--- What is required ---
Duplicate every line of text in the listing below without alteration, omitting the pictures from your answer.

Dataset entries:
╭──

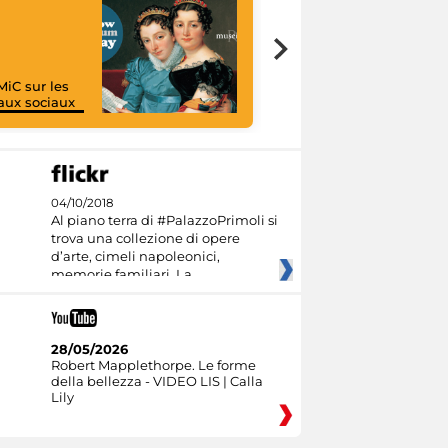
MiC sur les
aux sociaux
I like MiC
04/10/2018
Al piano terra di #PalazzoPrimoli si
trova una collezione di opere
d’arte, cimeli napoleonici,
memorie familiari. La
28/05/2026
Robert Mapplethorpe. Le forme
della bellezza - VIDEO LIS | Calla
Lily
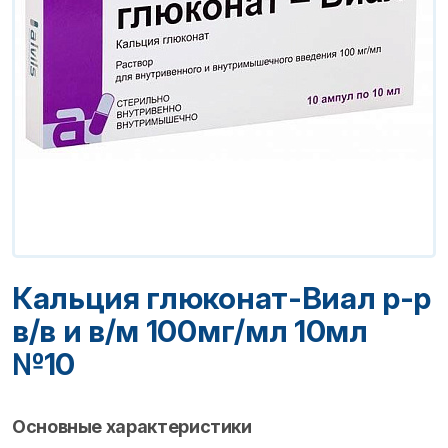
Кальция глюконат-Виал р-р
в/в и в/м 100мг/мл 10мл
№10
Основные характеристики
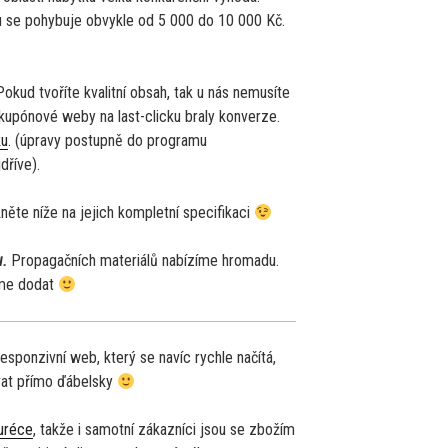
se pohybuje obvykle od 5 000 do 10 000 Kč.
Pokud tvoříte kvalitní obsah, tak u nás nemusíte
kupónové weby na last-clicku braly konverze.
ku
. (úpravy postupně do programu
dříve).
něte níže na jejich kompletní specifikaci
u.
Propagačních materiálů nabízíme hromadu.
eme dodat
esponzivní web, který se navíc rychle načítá,
vat přímo ďábelsky
euréce
, takže i samotní zákazníci jsou se zbožím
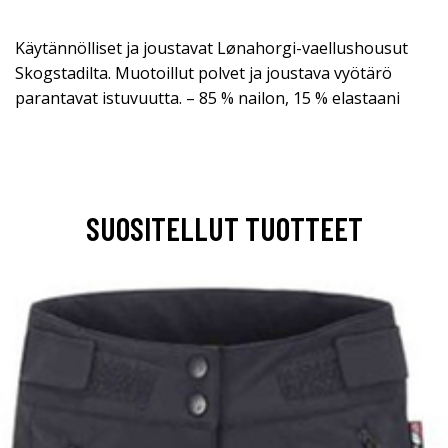
Käytännölliset ja joustavat Lønahorgi-vaellushousut
Skogstadilta. Muotoillut polvet ja joustava vyötärö
parantavat istuvuutta. – 85 % nailon, 15 % elastaani
SUOSITELLUT TUOTTEET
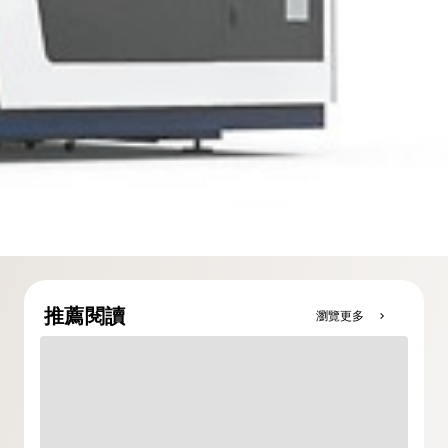
推薦閱讀
瀏覽更多
chevron_right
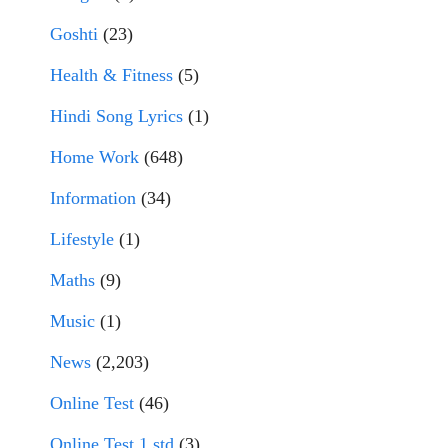
Goshti
(23)
Health & Fitness
(5)
Hindi Song Lyrics
(1)
Home Work
(648)
Information
(34)
Lifestyle
(1)
Maths
(9)
Music
(1)
News
(2,203)
Online Test
(46)
Online Test 1 std
(3)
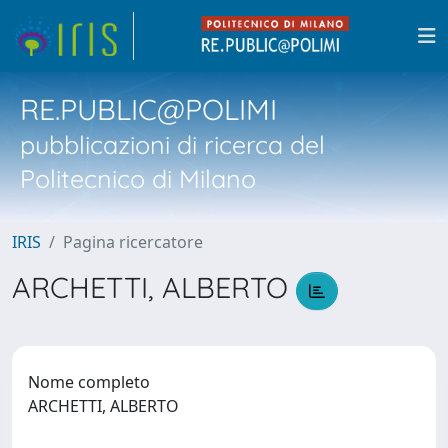
RE.PUBLIC@POLIMI
pubblicazioni di ricerca del
Politecnico di Milano
IRIS
Pagina ricercatore
ARCHETTI, ALBERTO
Nome completo
ARCHETTI, ALBERTO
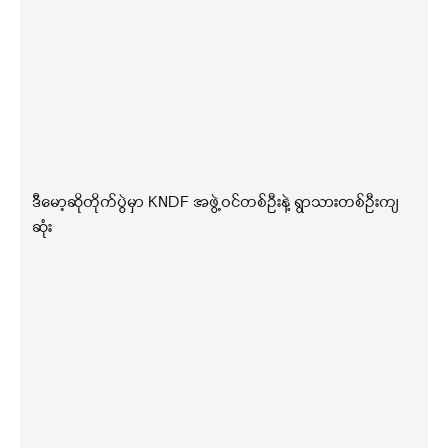
ဒီမော့ဆိုတိုက်ပွဲမှာ KNDF အဖွဲ့ဝင်တစ်ဦးနဲ့ ရွာသားတစ်ဦးကျ
ဆုံး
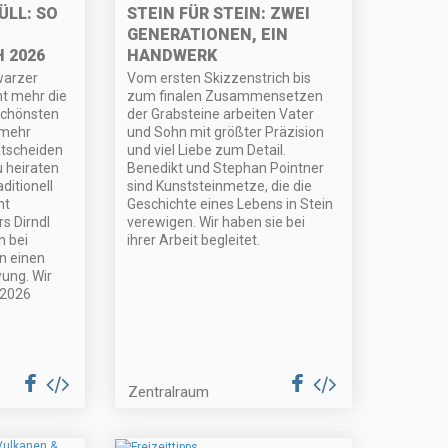
ÜLL: SO
STEIN FÜR STEIN: ZWEI
GENERATIONEN, EIN
 2026
HANDWERK
warzer
Vom ersten Skizzenstrich bis
ht mehr die
zum finalen Zusammensetzen
schönsten
der Grabsteine arbeiten Vater
 mehr
und Sohn mit größter Präzision
ntscheiden
und viel Liebe zum Detail.
u heiraten
Benedikt und Stephan Pointner
ditionell
sind Kunststeinmetze, die die
ht
Geschichte eines Lebens in Stein
rs Dirndl
verewigen. Wir haben sie bei
n bei
ihrer Arbeit begleitet.
n einen
ung. Wir
 2026
Zentralraum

╰──

--- Reply ---
MiC sur les
aux sociaux
I like MiC
04/10/2018
Al piano terra di #PalazzoPrimoli si
trova una collezione di opere
d’arte, cimeli napoleonici,
memorie familiari. La
28/05/2026
Robert Mapplethorpe. Le forme
della bellezza - VIDEO LIS | Calla
Lily
Кальция глюконат-Виал р-р
в/в и в/м 100мг/мл 10мл
№10
Основные характеристики
se pohybuje obvykle od 5 000 do 10 000 Kč.
Pokud tvoříte kvalitní obsah, tak u nás nemusíte
kupónové weby na last-clicku braly konverze.
ku
. (úpravy postupně do programu
dříve).
něte níže na jejich kompletní specifikaci
u.
Propagačních materiálů nabízíme hromadu.
eme dodat
esponzivní web, který se navíc rychle načítá,
vat přímo ďábelsky
euréce
, takže i samotní zákazníci jsou se zbožím
Käytännölliset ja joustavat Lønahorgi-vaellushousut
Skogstadilta. Muotoillut polvet ja joustava vyötärö
parantavat istuvuutta. – 85 % nailon, 15 % elastaani
SUOSITELLUT TUOTTEET
推薦閱讀
瀏覽更多
chevron_right
Goshti
(23)
Health & Fitness
(5)
Hindi Song Lyrics
(1)
Home Work
(648)
Information
(34)
Lifestyle
(1)
Maths
(9)
Music
(1)
News
(2,203)
Online Test
(46)
Online Test 1 std
(3)
RE.PUBLIC@POLIMI
pubblicazioni di ricerca del
Politecnico di Milano
IRIS
Pagina ricercatore
ARCHETTI, ALBERTO
Nome completo
ARCHETTI, ALBERTO
ဒီမော့ဆိုတိုက်ပွဲမှာ KNDF အဖွဲ့ဝင်တစ်ဦးနဲ့ ရွာသားတစ်ဦးကျ
ဆုံး
ÜLL: SO
STEIN FÜR STEIN: ZWEI
GENERATIONEN, EIN
 2026
HANDWERK
warzer
Vom ersten Skizzenstrich bis
ht mehr die
zum finalen Zusammensetzen
schönsten
der Grabsteine arbeiten Vater
 mehr
und Sohn mit größter Präzision
ntscheiden
und viel Liebe zum Detail.
u heiraten
Benedikt und Stephan Pointner
ditionell
sind Kunststeinmetze, die die
ht
Geschichte eines Lebens in Stein
rs Dirndl
verewigen. Wir haben sie bei
n bei
ihrer Arbeit begleitet.
n einen
ung. Wir
 2026
Zentralraum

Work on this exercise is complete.